No sé cómo empezó, simplemente sucedió.
Mi hígado comenzó a fallar y me transplantaron. Claro, ya no es como antes que había que esperar a que apareciera el órgano a través de un donante. Ahora se utilizan órganos artificiales. Este nuevo sistema es manejado por una ONG en forma gratuita y es definitivamente experimental (aunque jamás lo reconocerán).
En principio parece fantástico (por eso ingresé al programa) pero como tenés un órgano “de ellos” el seguimiento que hacen es tan exhaustivo que terminás convirtiéndote en su conejillo de indias.
A ver, después del hígado fallaron los riñones, luego el páncreas, el corazón… y ellos simplemente fueron cambiándomelos “a necesidad”.

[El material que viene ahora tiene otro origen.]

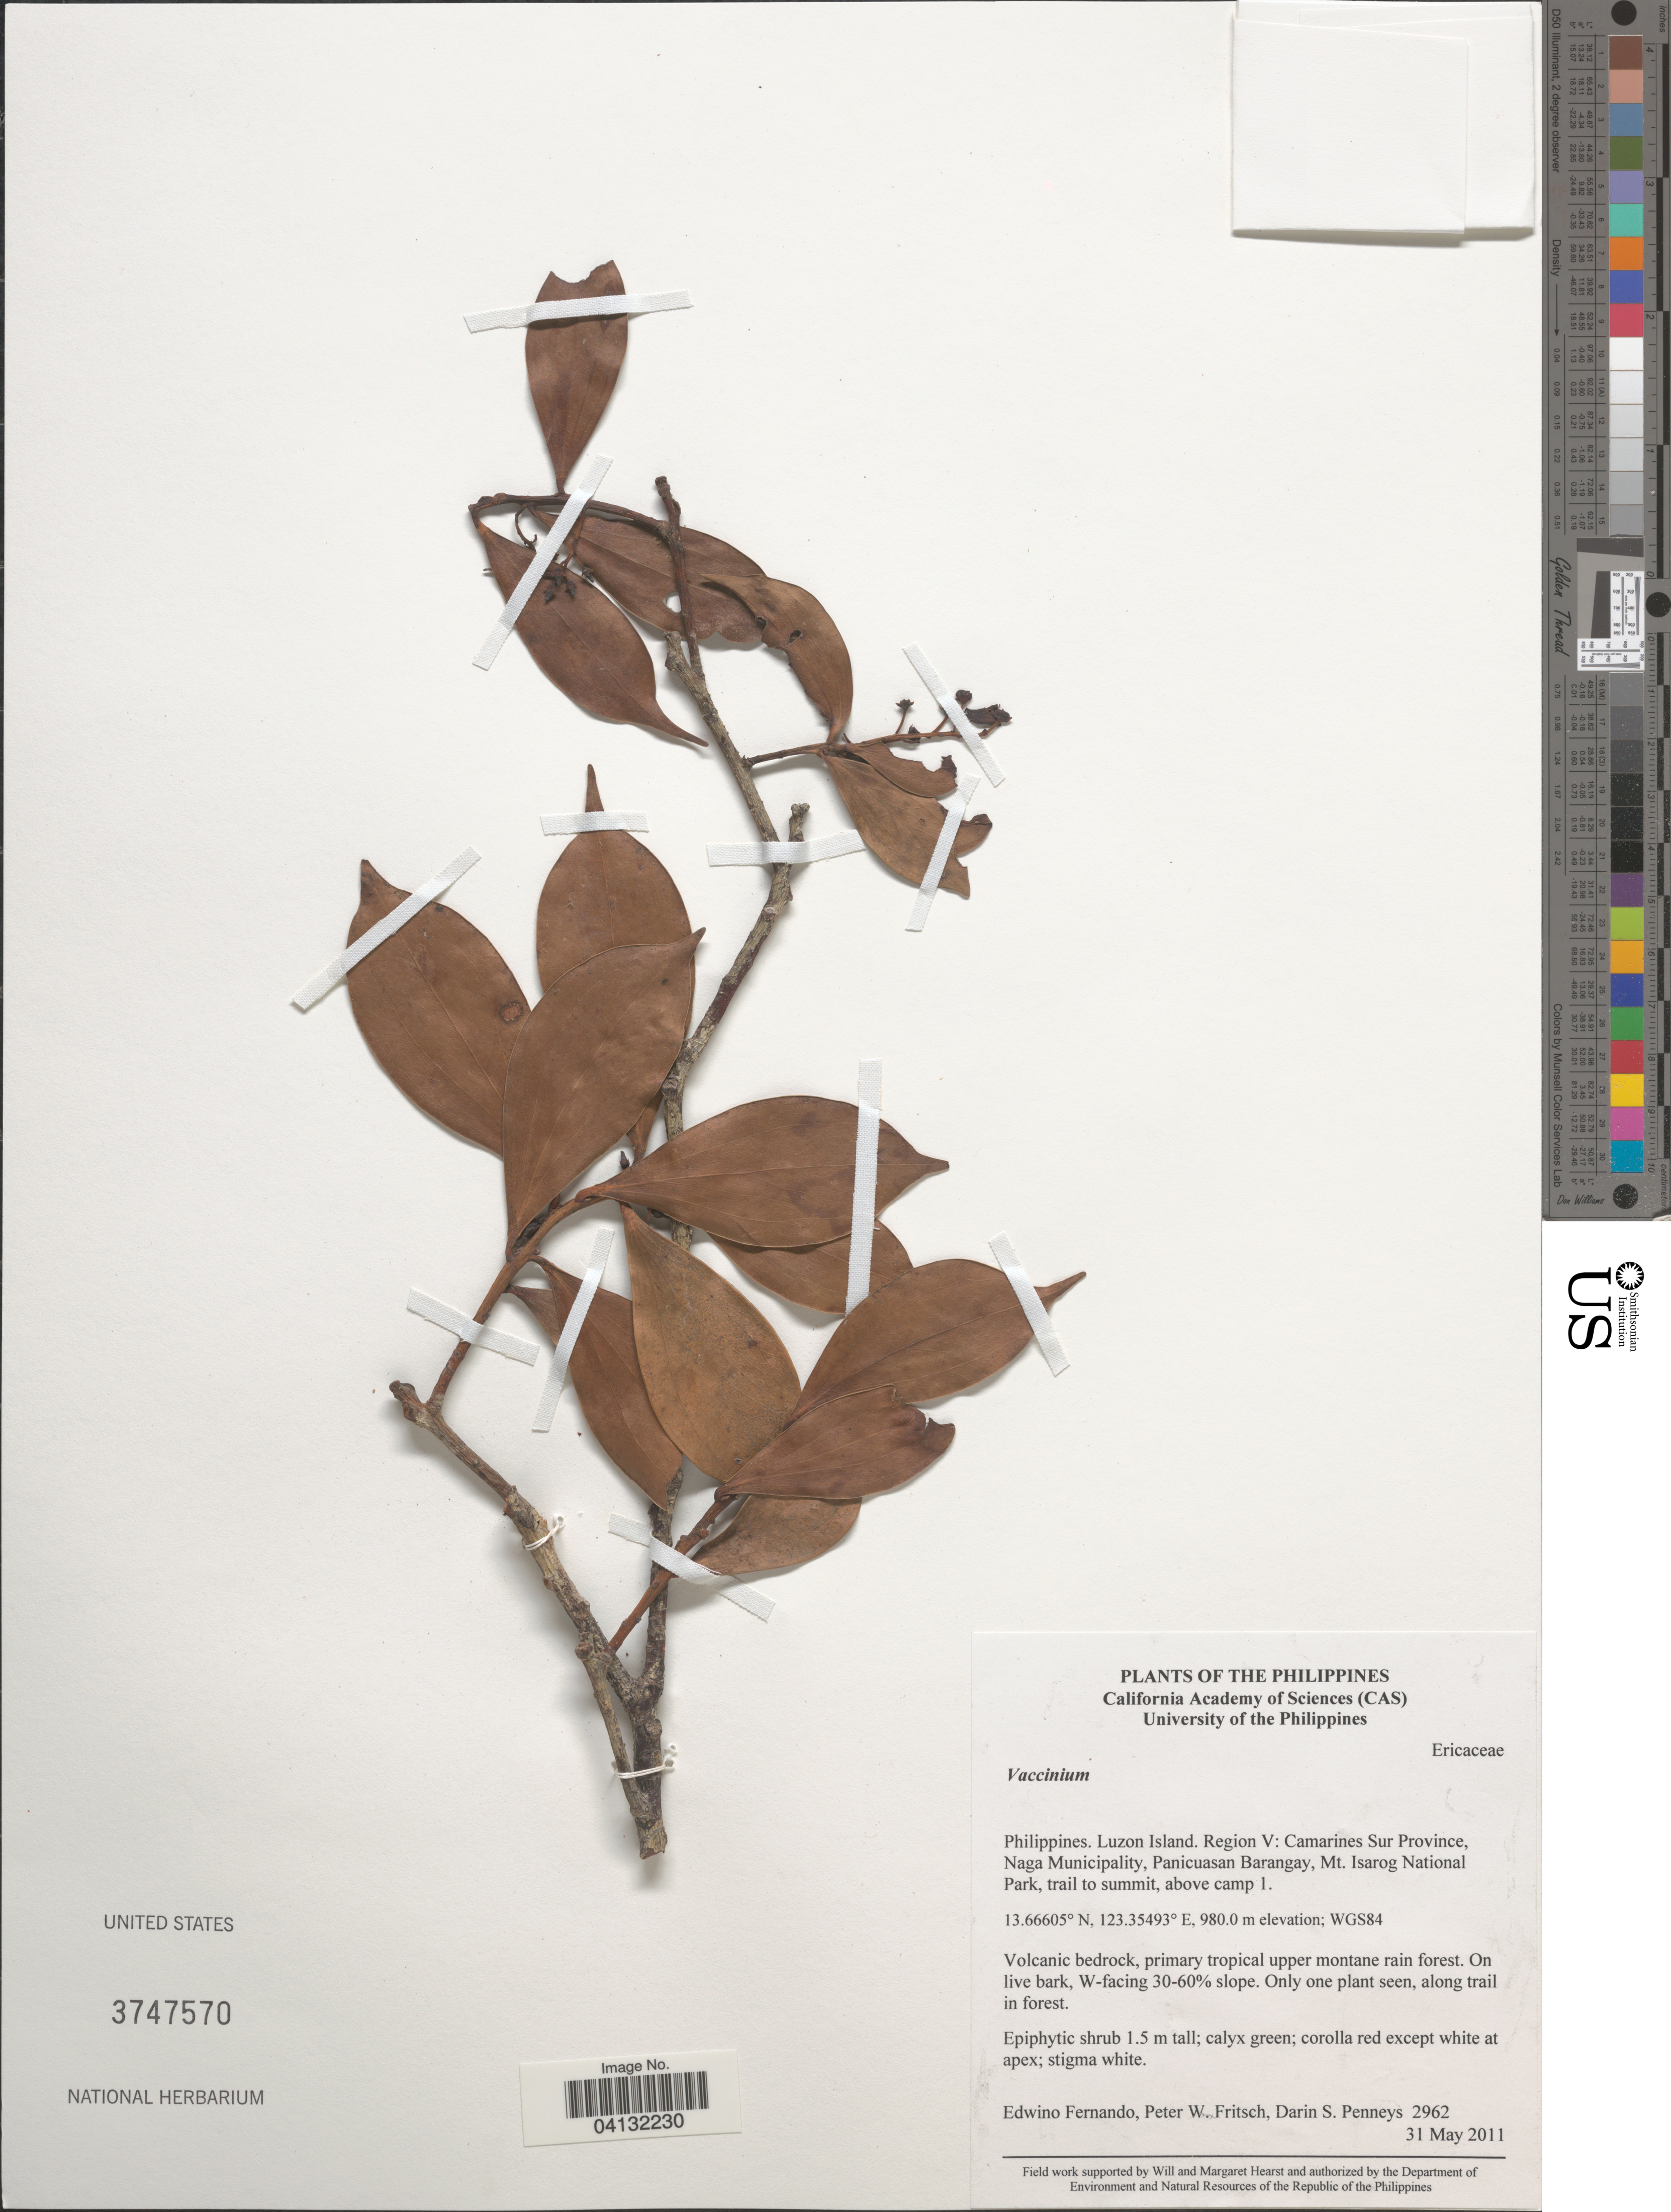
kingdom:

Yo estoy convencida que mi cuerpo ya no da más, cumplió su ciclo. Pero, como el financiamiento de esta organización se basa en estadísticas… es muy importante probar y documentar la sobrevida… (sobrevida, justamente lo que yo pienso, estoy viviendo de más) así que te mantienen vivo con este método siniestro de seguir transplantando, implantándo órganos que ni siquiera son humanos.
Convencida que debía haber un límite y después de pasar horas rogando para que lo hubiera finalmente ocurrió; mi cerebro empezó a fallar.
Si bien la ciencia ha avanzado a tal punto de derribar todas las barreras, pensé: “ya está, no pueden cambiármelo”. Porque si me “cambian” el cerebro ¿qué pasa con la memoria?, ¿cómo hacen para traspasarla?, ¿o empezás a vivir con la memoria de otro?, y, en ese caso, ¿de quién, si sería artificial? ¿Sería acaso un cerebro nuevo, limpio, sin memoria alguna?
No, definitivamente, no pueden cambiarme el cerebro. Lo logré. Se terminaron los transplantes.
Ilusa yo. Pueden.
Vienen a buscarme pero esta vez será distinto. Lo decidí; no sigo.
Les sonrío con calma. Abandono este cuerpo. Me voy.